ABOUT THIS TASK
A verbatim transcript of the data below is required, images omitted.

AVAILABLE DATA
────

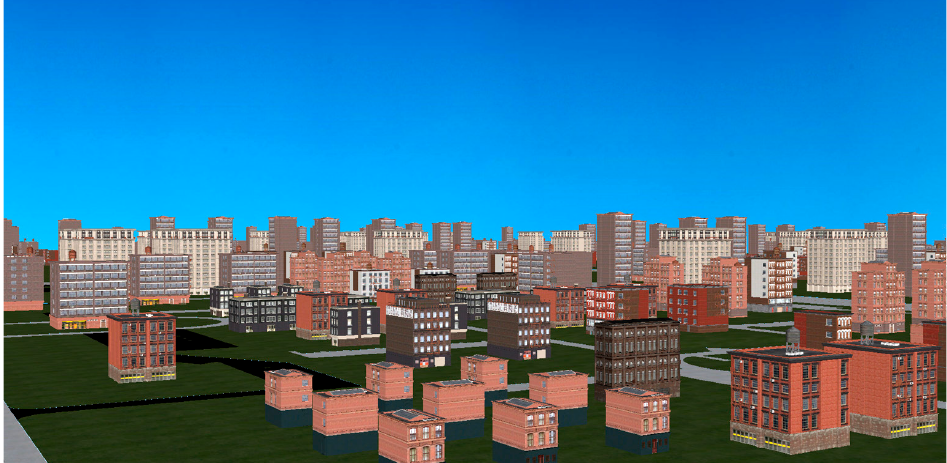
Figure 15. Urban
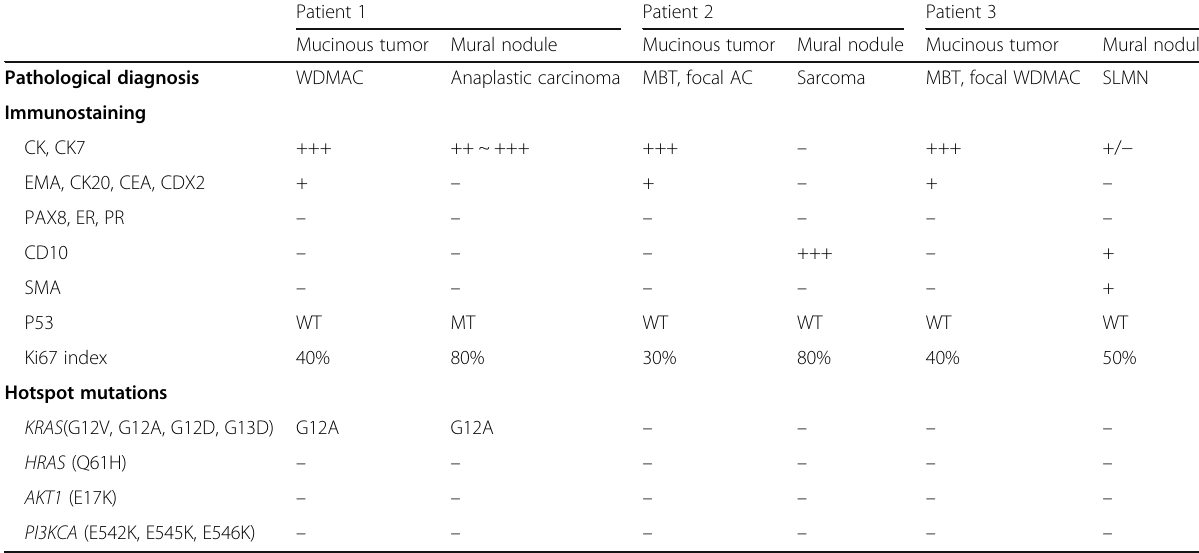
Table 2 Immunohistochemical and molecular findings of ovarian mucinous tumors with mural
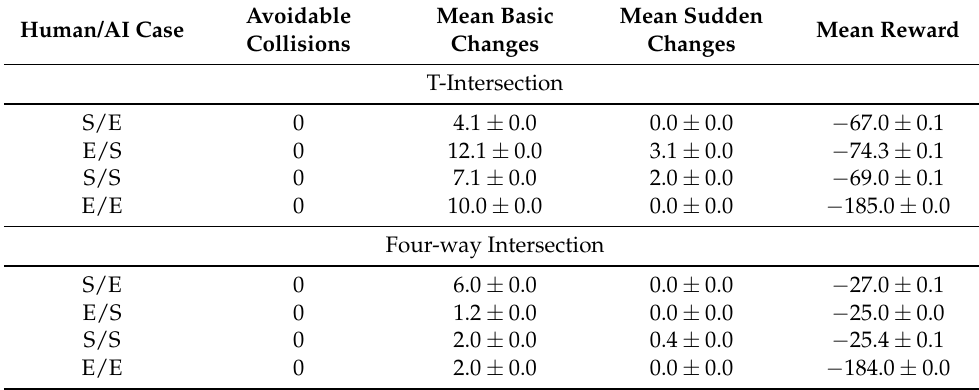
Table 12. Human: sensor and mask, AI: color. Test results for manager performance and behavior.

────

EXERCISE RESPONSE
Figure 15. Urban
Table 2 Immunohistochemical and molecular findings of ovarian mucinous tumors with mural
Table 12. Human: sensor and mask, AI: color. Test results for manager performance and behavior.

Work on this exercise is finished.